TriArtisan is in “exclusive talks” to buy the Scottsdale, Ariz.-based casual-dining brand and is talking with lenders about funding a potential deal, Bloomberg reported Monday.
Messages left with Centerbridge and TriArtisan and emails to P.F. Chang’s were not returned by press time.
No final decisions had been made and talks could fall through, said an expert aware of the discussions.
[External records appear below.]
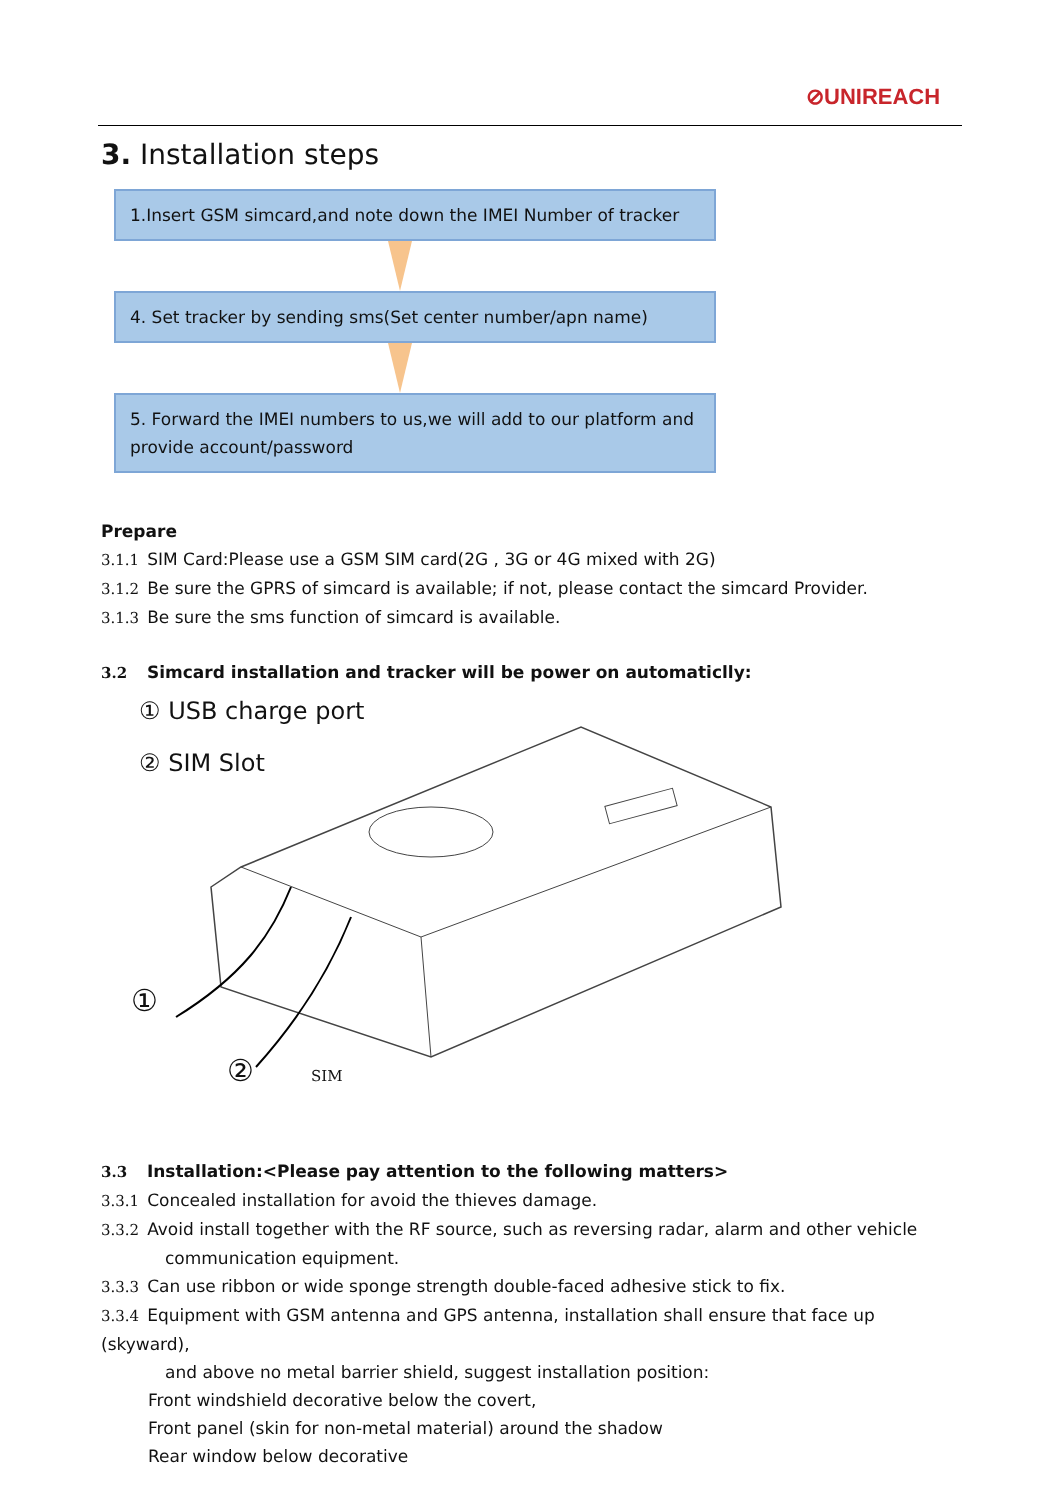⊘UNIREACH
3. Installation steps
1.Insert GSM simcard,and note down the IMEI Number of tracker
4. Set tracker by sending sms(Set center number/apn name)
5. Forward the IMEI numbers to us,we will add to our platform and provide account/password
Prepare
3.1.1 SIM Card:Please use a GSM SIM card(2G , 3G or 4G mixed with 2G)
3.1.2 Be sure the GPRS of simcard is available; if not, please contact the simcard Provider.
3.1.3 Be sure the sms function of simcard is available.
3.2 Simcard installation and tracker will be power on automaticlly:
① USB charge port
② SIM Slot
①
② SIM
3.3 Installation:<Please pay attention to the following matters>
3.3.1 Concealed installation for avoid the thieves damage.
3.3.2 Avoid install together with the RF source, such as reversing radar, alarm and other vehicle
communication equipment.
3.3.3 Can use ribbon or wide sponge strength double-faced adhesive stick to fix.
3.3.4 Equipment with GSM antenna and GPS antenna, installation shall ensure that face up (skyward),
and above no metal barrier shield, suggest installation position:
Front windshield decorative below the covert,
Front panel (skin for non-metal material) around the shadow
Rear window below decorative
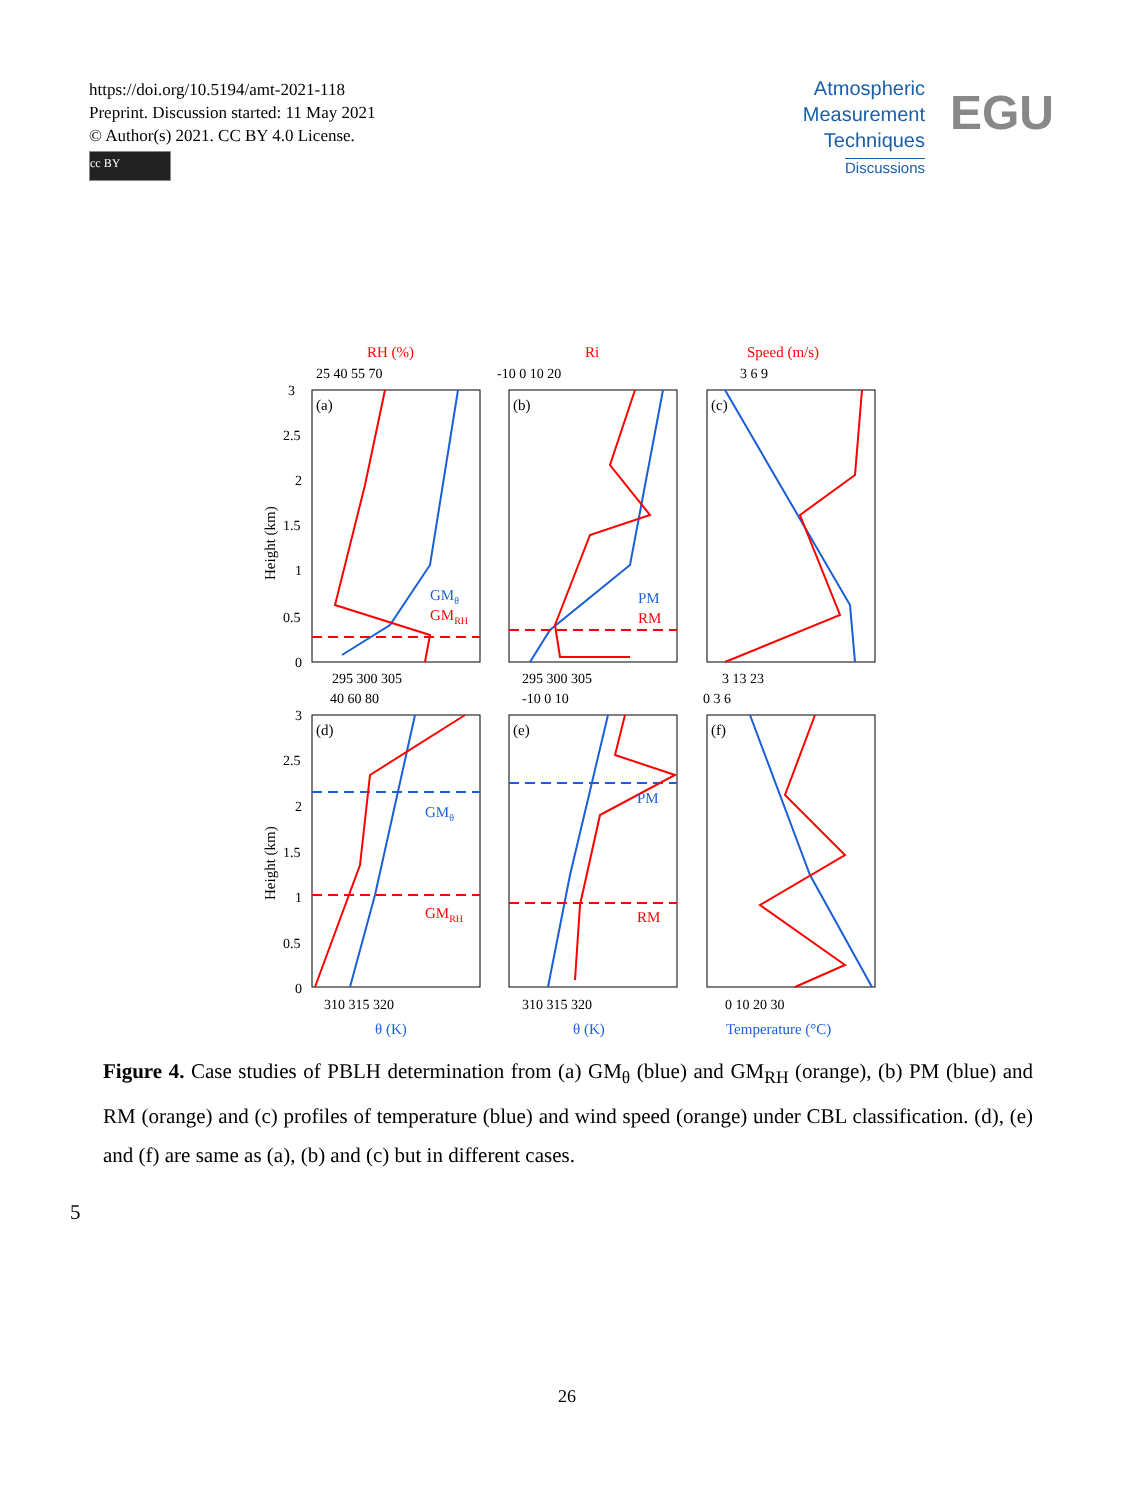https://doi.org/10.5194/amt-2021-118
Preprint. Discussion started: 11 May 2021
© Author(s) 2021. CC BY 4.0 License.
cc BY
Atmospheric
Measurement
Techniques
Discussions
EGU
RH (%)
Ri
Speed (m/s)
(a)
(b)
(c)
(d)
(e)
(f)
Height (km)
Height (km)
θ (K)
θ (K)
Temperature (°C)
GMθ
GMRH
PM
RM
GMθ
GMRH
PM
RM
25 40 55 70
-10 0 10 20
3 6 9
295 300 305
295 300 305
3 13 23
40 60 80
-10 0 10
0 3 6
310 315 320
310 315 320
0 10 20 30
3
2.5
2
1.5
1
0.5
0
3
2.5
2
1.5
1
0.5
0
Figure 4. Case studies of PBLH determination from (a) GM<sub>θ</sub> (blue) and GM<sub>RH</sub> (orange), (b) PM (blue) and RM (orange) and (c) profiles of temperature (blue) and wind speed (orange) under CBL classification. (d), (e) and (f) are same as (a), (b) and (c) but in different cases.
5
26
But sources said they believed funding was in place.
In early July, Centerbridge and the board of Scottsdale, Ariz.-based Wok Parent LLC said it had retained Bank of America’s Merrill Lynch and Barclays PLC to oversee a possible sale of the 220-unit P.F. Chang’s.
The move came six years after Centerbridge took P.F. Chang’s and sibling Pei Wei Asian Kitchen private in a $1.1 billion deal in 2012. Pei Wei was spun off in 2017, and the 200-unit fast-casual brand moved its headquarters to Irving, Texas.
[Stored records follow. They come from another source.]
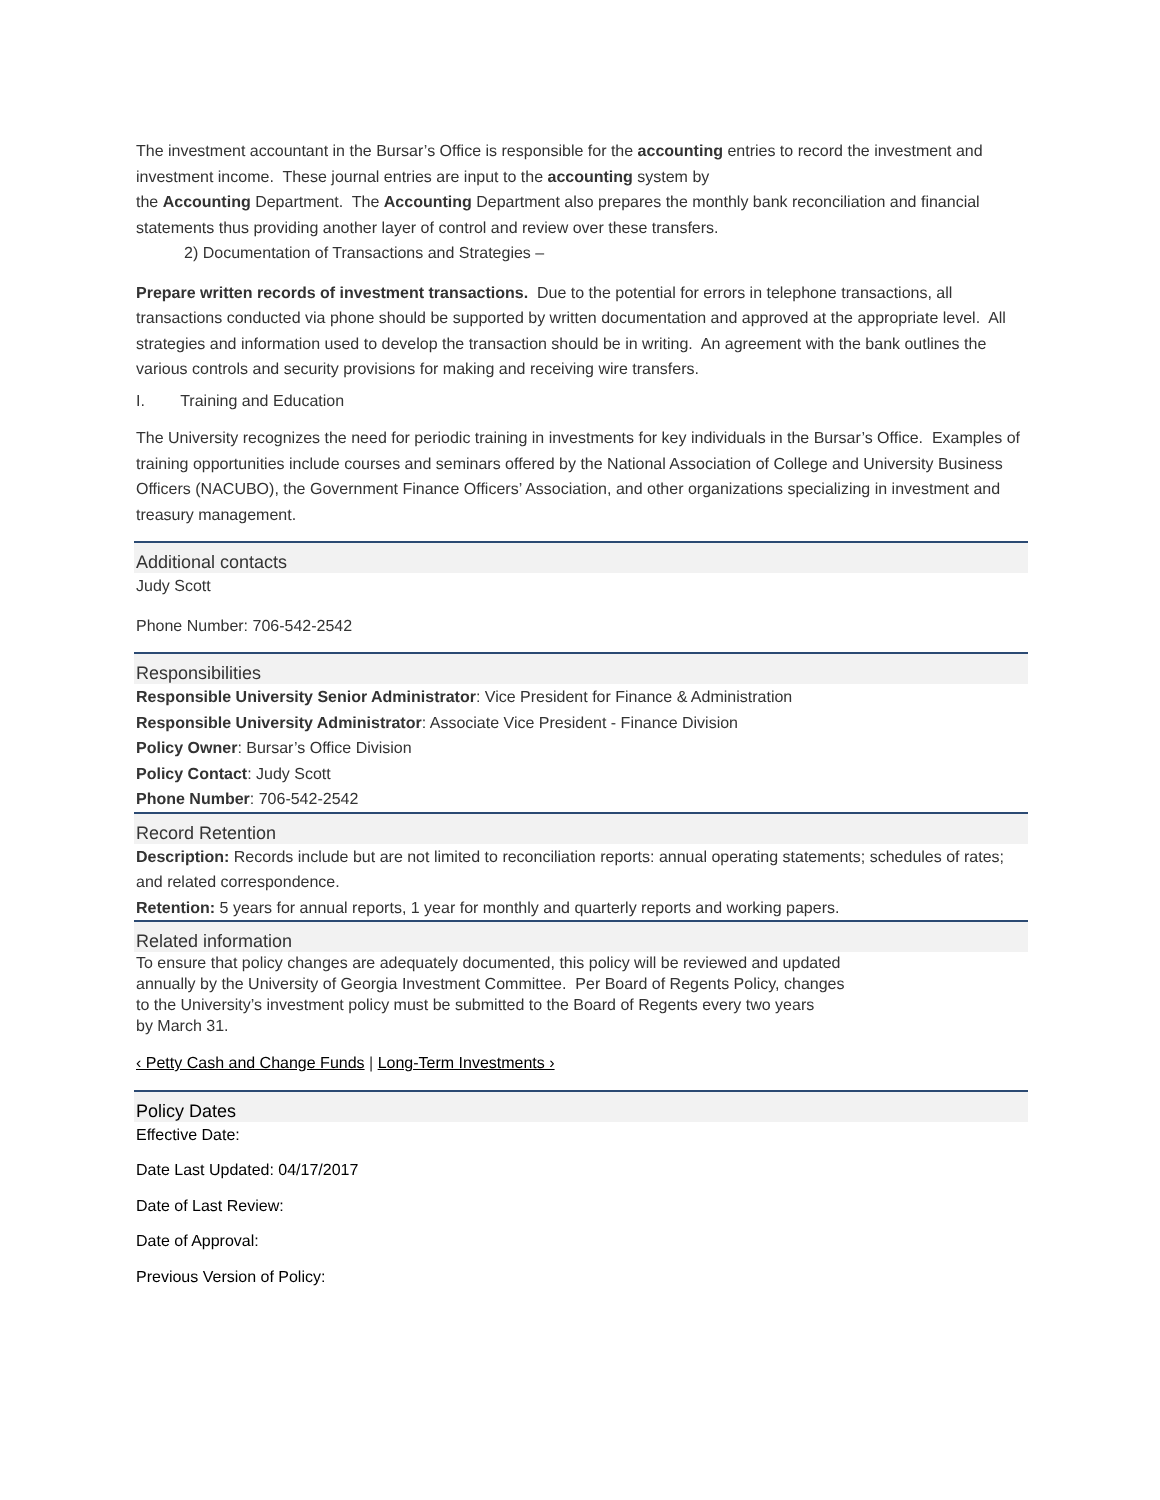The investment accountant in the Bursar’s Office is responsible for the accounting entries to record the investment and investment income. These journal entries are input to the accounting system by
the Accounting Department. The Accounting Department also prepares the monthly bank reconciliation and financial statements thus providing another layer of control and review over these transfers.
2) Documentation of Transactions and Strategies –
Prepare written records of investment transactions. Due to the potential for errors in telephone transactions, all transactions conducted via phone should be supported by written documentation and approved at the appropriate level. All strategies and information used to develop the transaction should be in writing. An agreement with the bank outlines the various controls and security provisions for making and receiving wire transfers.
I. Training and Education
The University recognizes the need for periodic training in investments for key individuals in the Bursar’s Office. Examples of training opportunities include courses and seminars offered by the National Association of College and University Business Officers (NACUBO), the Government Finance Officers’ Association, and other organizations specializing in investment and treasury management.
Additional contacts
Judy Scott
Phone Number: 706-542-2542
Responsibilities
Responsible University Senior Administrator: Vice President for Finance & Administration
Responsible University Administrator: Associate Vice President - Finance Division
Policy Owner: Bursar’s Office Division
Policy Contact: Judy Scott
Phone Number: 706-542-2542
Record Retention
Description: Records include but are not limited to reconciliation reports: annual operating statements; schedules of rates; and related correspondence.
Retention: 5 years for annual reports, 1 year for monthly and quarterly reports and working papers.
Related information
To ensure that policy changes are adequately documented, this policy will be reviewed and updated
annually by the University of Georgia Investment Committee. Per Board of Regents Policy, changes
to the University’s investment policy must be submitted to the Board of Regents every two years
by March 31.
‹ Petty Cash and Change Funds | Long-Term Investments ›
Policy Dates
Effective Date:
Date Last Updated: 04/17/2017
Date of Last Review:
Date of Approval:
Previous Version of Policy:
TriArtisan Capital Advisors is a successor to TriArtisan Capital Partners, which was part of an investor group, with Sentinel Capital Partners, that acquired the casual-dining TGI Fridays brand in 2014.
P.F. Chang’s China Bistro booked an estimated $912.9 million in U.S. systemwide sales in the fiscal year ended December 2017, up from $906.2 million in the preceding year, according to the most recent NRN Top 200 report.
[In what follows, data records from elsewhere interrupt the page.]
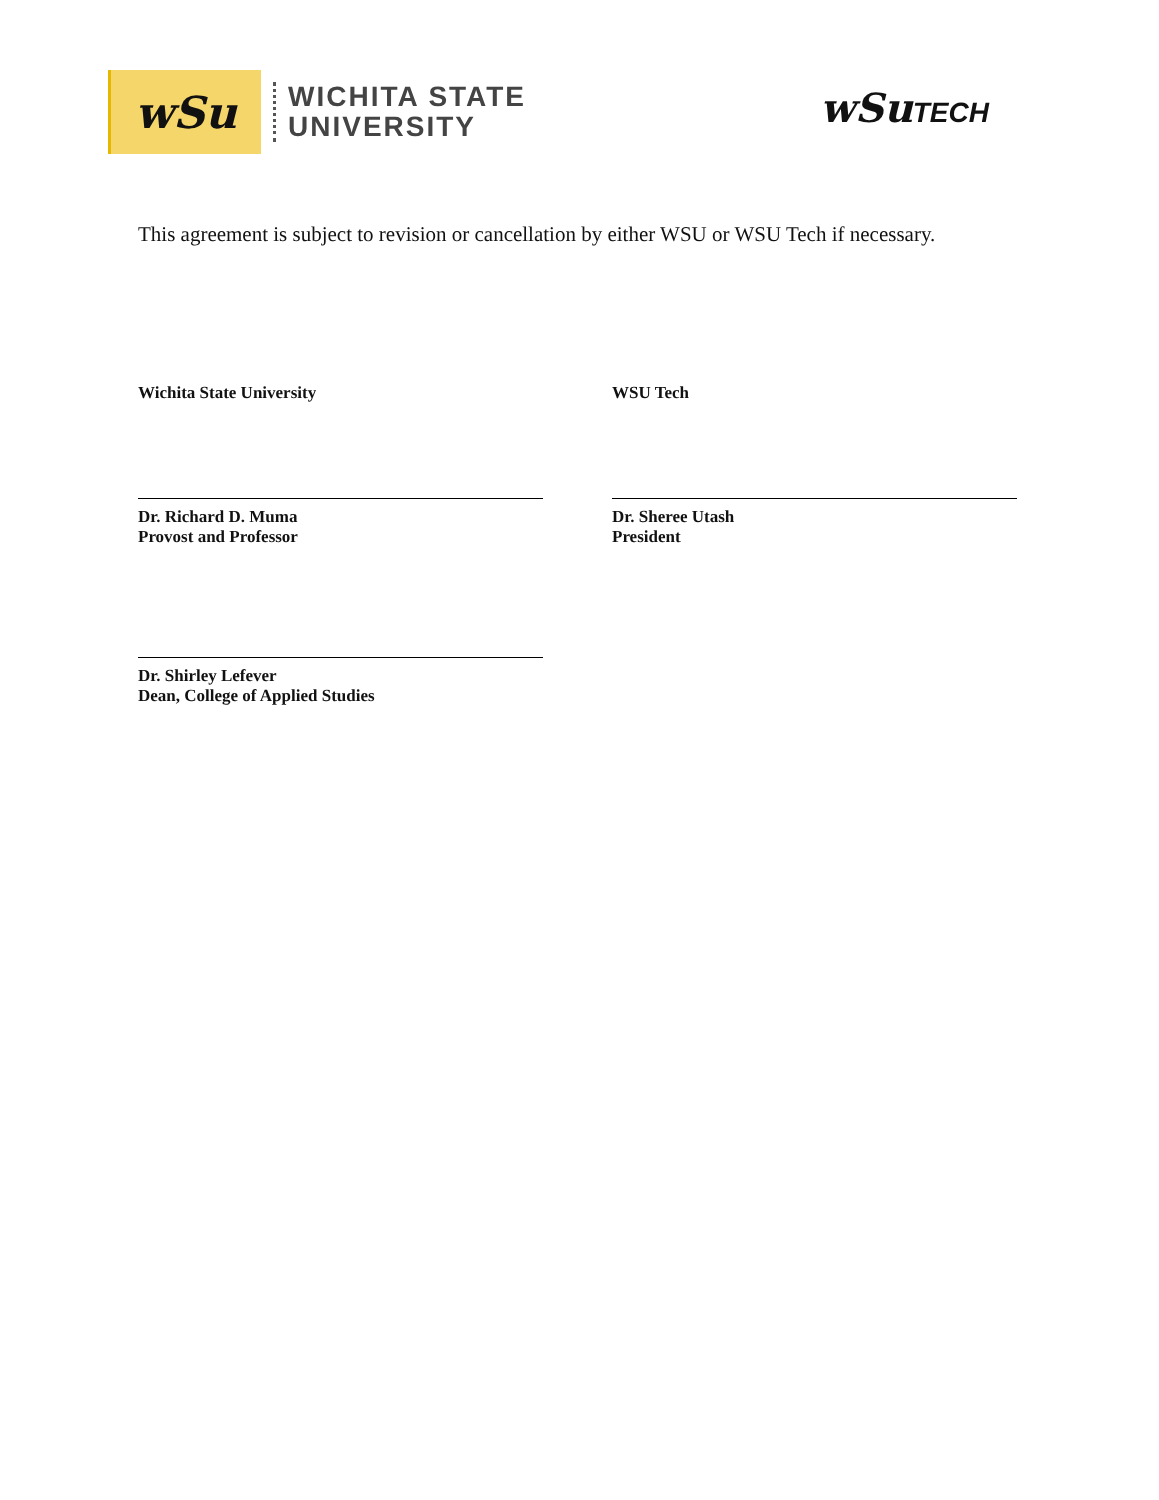wSu
WICHITA STATE
UNIVERSITY
wSuTECH
This agreement is subject to revision or cancellation by either WSU or WSU Tech if necessary.
Wichita State University
Dr. Richard D. Muma
Provost and Professor
Dr. Shirley Lefever
Dean, College of Applied Studies
WSU Tech
Dr. Sheree Utash
President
“Given the positive performance of P.F. Chang's Bistro and having received multiple unsolicited indications of interest, this is an exciting time to explore a sale,” Steve Silver, global co-head of private equity at New York City-based Centerbridge, said in a July statement.
P.F. Chang’s China Bistro was founded in 1993 by chef Philip Chiang and restaurateur Paul Fleming.